I am building a search application using RAG and need to process deeply nested JSON data. It would be really helpful if anyone could guide me on whether I can chunk the JSON to find similar matches or if there’s a better approach to handle this. Additionally, I would love to know if OpenAI can understand deeply nested JSON structures and provide accurate responses when queried. Any insights would be greatly appreciated!
Hey,
this does not make sense at all.
If you want to search in structured data you can use normal programming logic. Why waste time, money and energy to use a LLM when you already have structured data.
@123s - As @jochenschultz mentioned it is not required to use AI. If you wish to do so - Isolate the logic to classify the top level JSON using AI, extract it using programming logic, perform RAG and repeat. Alternatively, If RAG is the sole purpose and context is the primary need:
a. Chunk the JSON data into smaller, manageable pieces
b. Convert these chunks into string format
c. Perform a simple RAG operation using these converted strings… Note: you may use programming logic to highlight levels of JSON, key-value pairs and see how it performs.
Hope this helps! Cheers!
Beyond stupidity? If I have a Key for user comments. I want to query across comments of all users. Would DB querying still work for this to parse on those comments? On what factors would you query when intent plays a role?
that would be a proper usecase for llm
Funny, I assumed SDEs were supposed to think through all cases
Who told you that?
Are you programming a “bull collision avoidance system” into a moon lander because there might be a herd of flying cows in space?
ah wait I forgot the emoji
Repeat after me: for similarity search you don’t use a GPT!
There are sentence transformers if you insist on using AI stuff.

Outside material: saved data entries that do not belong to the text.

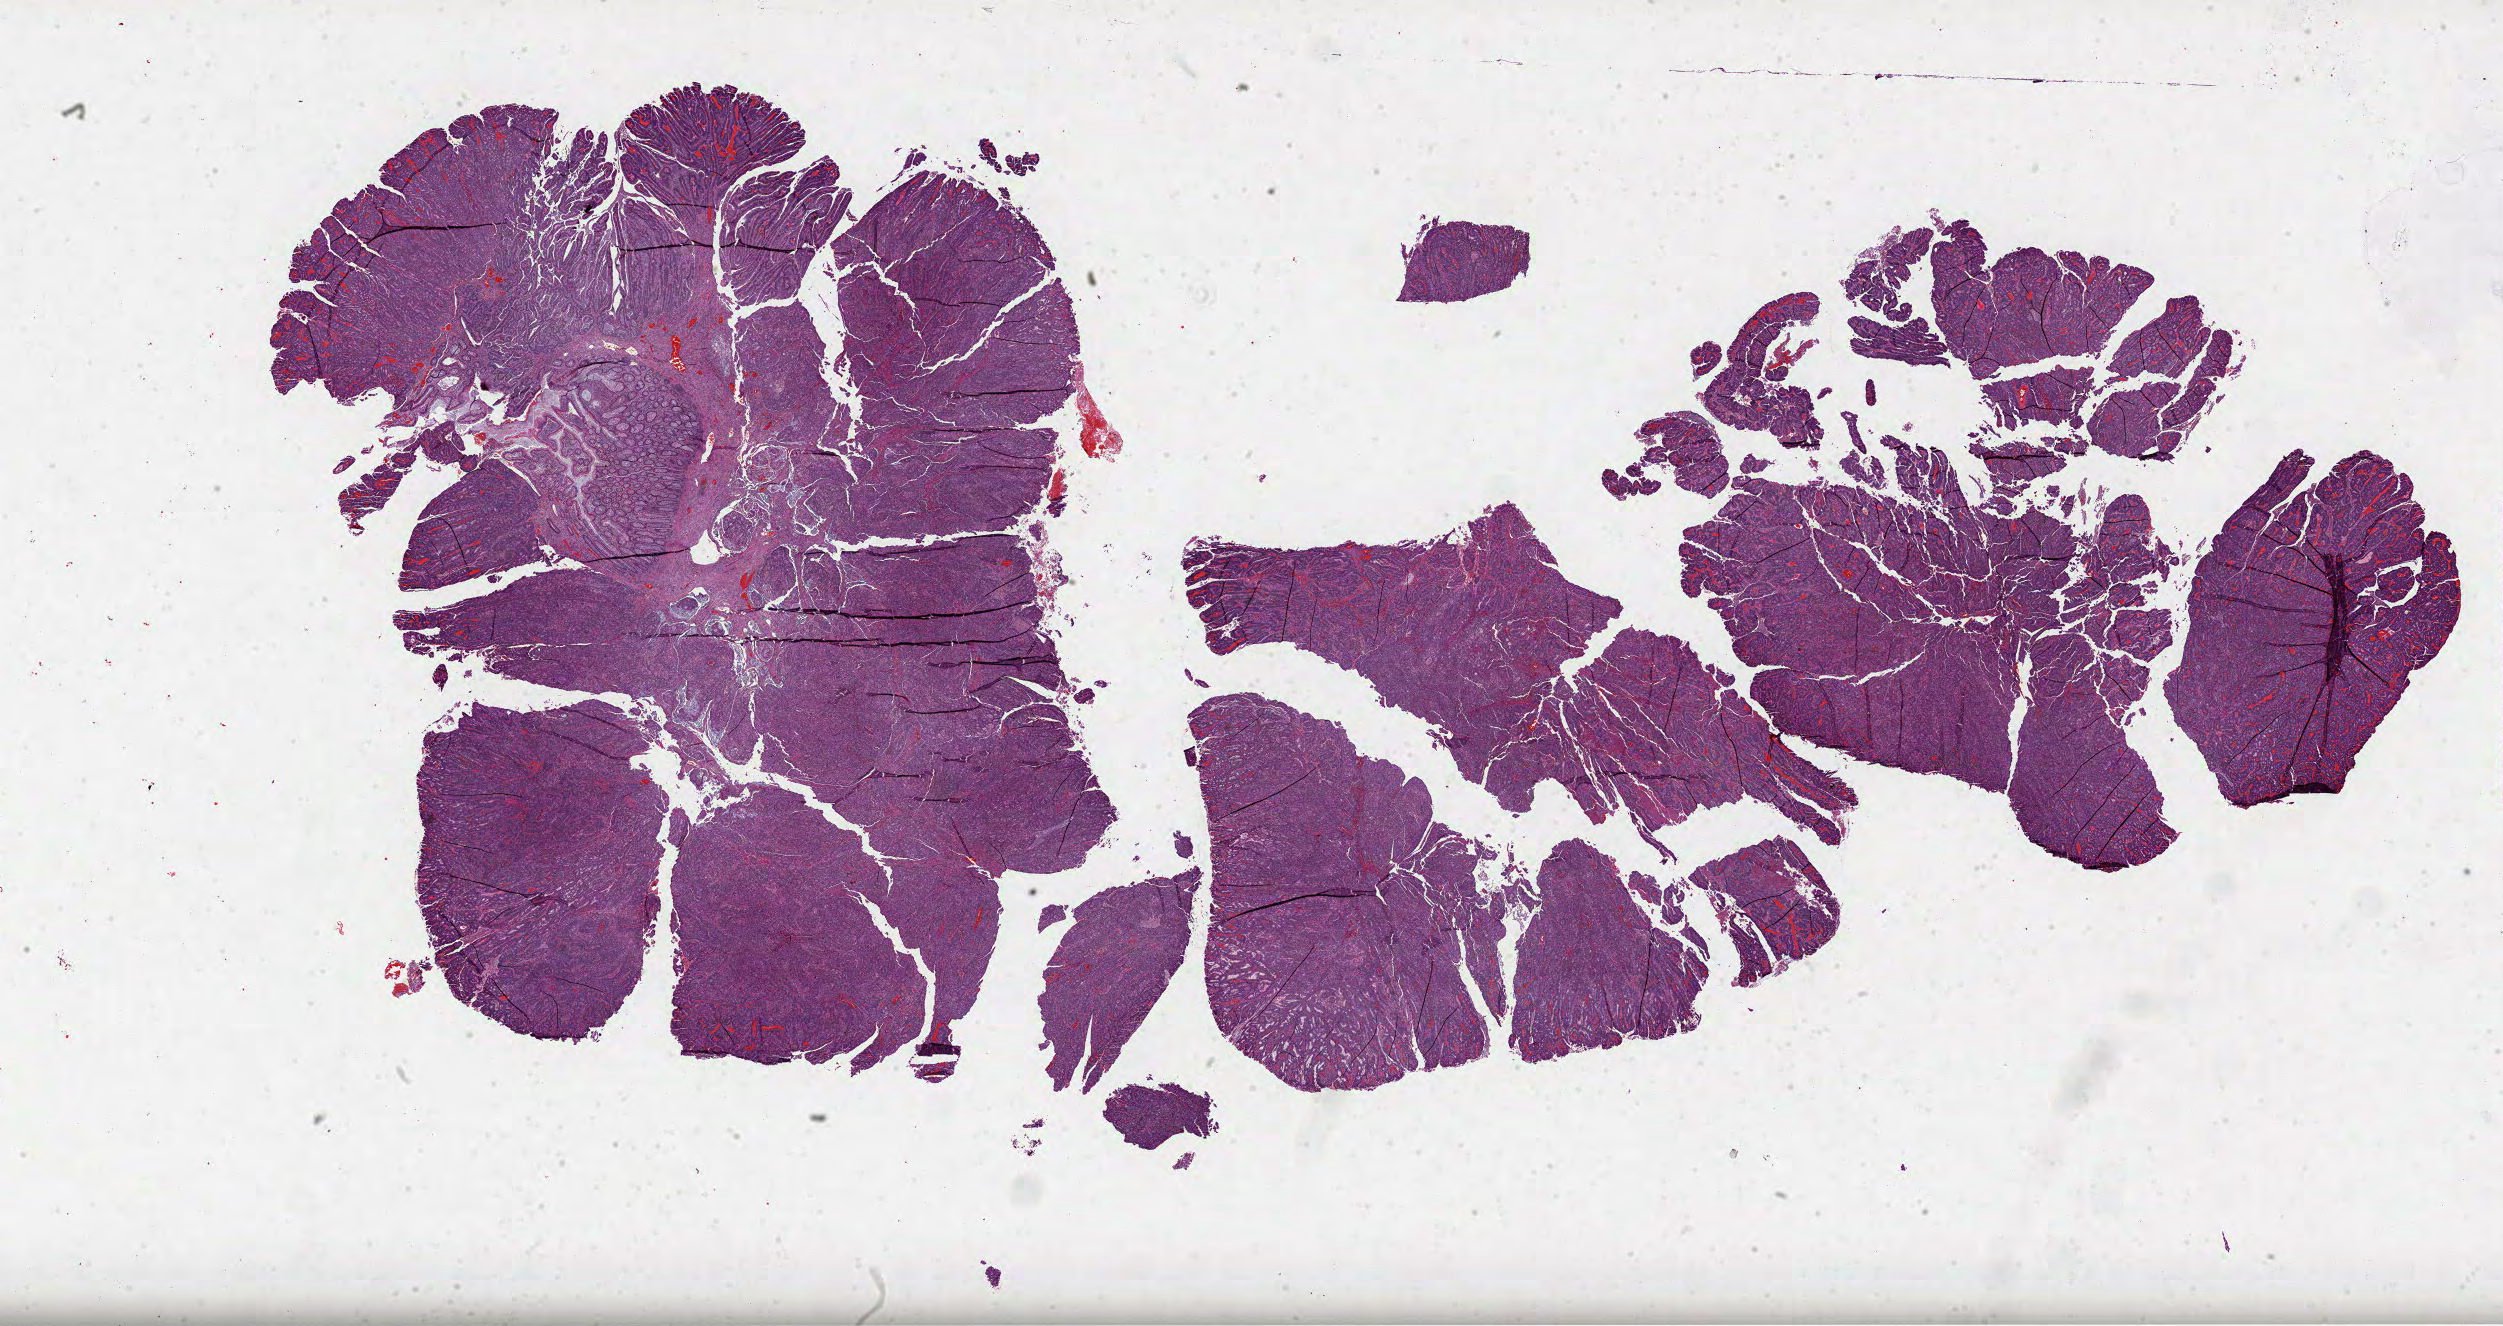
Whole-slide histology image, H&E — a low-resolution overview of the entire scanned area, about 40.4 x 21.4 mm (acquisition: 40x scan). FFPE section. Colon, primary tumour sample. Female, age 77 years at initial diagnosis.
- lymph nodes positive (case pathology): 0 of 28 examined
- diagnosis: Adenocarcinoma, NOS (ascending colon)
- AJCC pathologic stage: I (7th edition)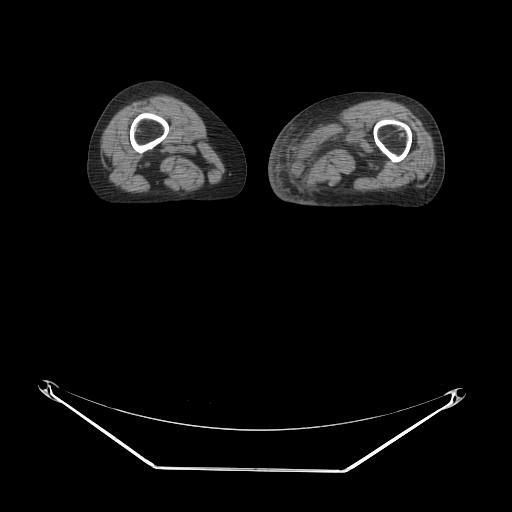
CT of an extremity soft-tissue mass (from a PET/CT study), one axial slice. Slice 10 of 91 in the series (ordered by position). Reconstruction kernel STANDARD. 140 kVp. Soft-tissue window (W 400 / L 40 HU). 3.75 mm slice thickness. 512 × 512 image matrix. Female patient. From the clinical record (not read from this slice): histological type: pleomorphic leiomyosarcoma; grade: high; site of the primary tumour: left thigh.
Structures marked on this image (expert contour drawn on MRI and transferred to this co-registered scan by the dataset authors):
- gross tumour volume including surrounding oedema: bounding box [x1, y1, x2, y2] px = [299, 112, 382, 184]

Thank you for your responses. I completely understand that LLMs are preferred for unstructured data. I may not have conveyed my context clearly…
However, in my case, the backend data is stored in JSON format, and assume I need to implement a search function on top of an API documentation platform. Since the backend data is structured as JSON rather than plain text, I need to chunk the JSON data effectively to enable efficient searching within the documentation. Here, my query will be a natural language query based on intent. (eg: endpoints for specific scenerio)
Even, I was trying the logic which you have mentioned here. Just, checking is there any alternative approach for this…
A great example is Home Assistant, which includes its entire YAML data structure in the prompt. However, the results are somewhat mixed:
You can use LLM to create a RDBMS database structure and put the structured data into it and you combine entries with a graph with multiple subgraphs and add embeddings.
Data is context - providing context to the LLM is key to get good results. So you need to build a software that prompts the LLM correctly by selecting which data it needs and which not and which might confuse it (you can see that in the graph and you can tell it not to go that way again if it fails).
Here is something I made to demonstrate it on a smaller dimension…
The “System prompt” is generated per Chat Message - which reduces the cost for the LLM drastically as well…
Would be a very good base for HomeAssistant as well btw…
The only problem I see is that it has extreme complexity (postgresql, so you need SQL knowledge, postgis so you need to know how geoinformatics work, pgvector, neo4j, minio, rabbitmq, python, php (Symfony, api platform), typescript (vue3 with pinia - woah I love that pinapple state), golang and 50% of it consists of shellscripts to automate the infrastructure) I guess once the system itself is analyzed that will be easier… Then the devs can just get an issue and the relevant code parts are highlighted and a course is generated that onboards you to the task.